Notably, both the learning function (LF) and external networking function (ENF) had a significant positive correlation with the marketing function, whereas the R&D function showed a significant negative correlation with the marketing function. Meanwhile, the regression model was tested for possible multicollinearity, and the results indicated no presence of multicollinearity.

We were further able to compare the direct recipients of government R&D grants and their indirect beneficiaries, in terms of the explanatory power of variables, using coefficients of determination, and determine what factors had more explanatory power than others.

As can be seen in (Fig. 3), the explanatory power of the relationship between R&D capabilities and innovation performance stood at 10.3% for companies that are direct recipients of government funds, and 32.5% for companies that are their indirect beneficiaries. With regard to the relationship between technology commercialization capabilities and innovation performance (product competitiveness: PC), its explanatory power was also substantially higher with companies that are indirect beneficiaries of government R&D funding (37.2%) than with companies that are the direct recipients of it (21%). The disparity in explanatory power remained as wide between the two groups, also concerning the relationship between R&D capabilities and the manufacturing function (MFF): 10.2% for companies that are direct recipients of government funds and 27.8% for those that are their indirect beneficiaries. The same pattern persisted with the relationship between R&D capabilities and the marketing function (MKF), whose explanatory power was dramatically higher among the indirect beneficiaries of public funding (27.6%) than the direct recipients of government funds (9.5%). To sum up, the explanatory power of the relationship between R&D capabilities, technology commercialization capabilities and innovation performance, measured by coefficients of determination, was far greater with IT SMEs that are indirect beneficiaries of government R&D funding than those that were direct recipients. The principal implication of these results is that indirect investment through government-sponsored research institutions is measurably more effective in enhancing the technological innovation performance of IT SMEs, than direct investment in the form of funding companies' internal R&D projects.

[FIGURE 3 OMITTED]

5. Conclusion and implications

The main findings of this study are as follows: First, in the relationship between R&D capabilities (LF, RDF, ENF), technology commercialization capabilities (MFF, MKF) and technological innovation performance (PC), the learning function (LF) had a significant influence on both technology commercialization capabilities and innovation performance, playing a crucial role in the ability of IT SMEs to effectively commercialize R&D results as well as in their overall innovation performance. On the other hand, the R&D function (RDF) only influenced innovation performance, and technology commercialization capabilities proved to have no significant correlation with innovation performance. As for the external networking function (ENF), this factor had a measurable influence only on the manufacturing function (MFF), and not on innovation performance or the marketing function.

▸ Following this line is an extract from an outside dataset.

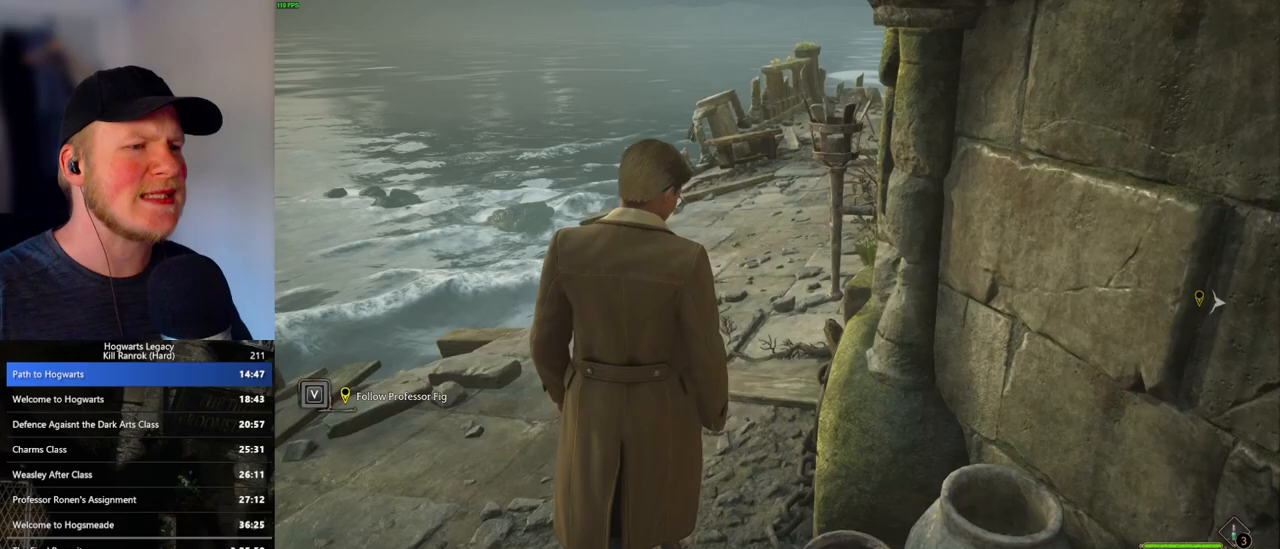
{"keys": ["w"], "mouse": [], "events": []}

The results, therefore, suggest that technological cooperation with external organizations does not influence the innovation performance or marketing performance of companies, and this may be explained by the fact that external cooperation activities are generally centered on R&D exchange and exchange of product manufacturing technologies. Meanwhile, the manufacturing function (MFF) and marketing function (MKF), the two technology commercialization capability-related factors appear to have a highly significant influence on the innovation performance of IT SMEs. The manufacturing function (MFF) and marketing function (MKF) also showed a direct correlation with each other.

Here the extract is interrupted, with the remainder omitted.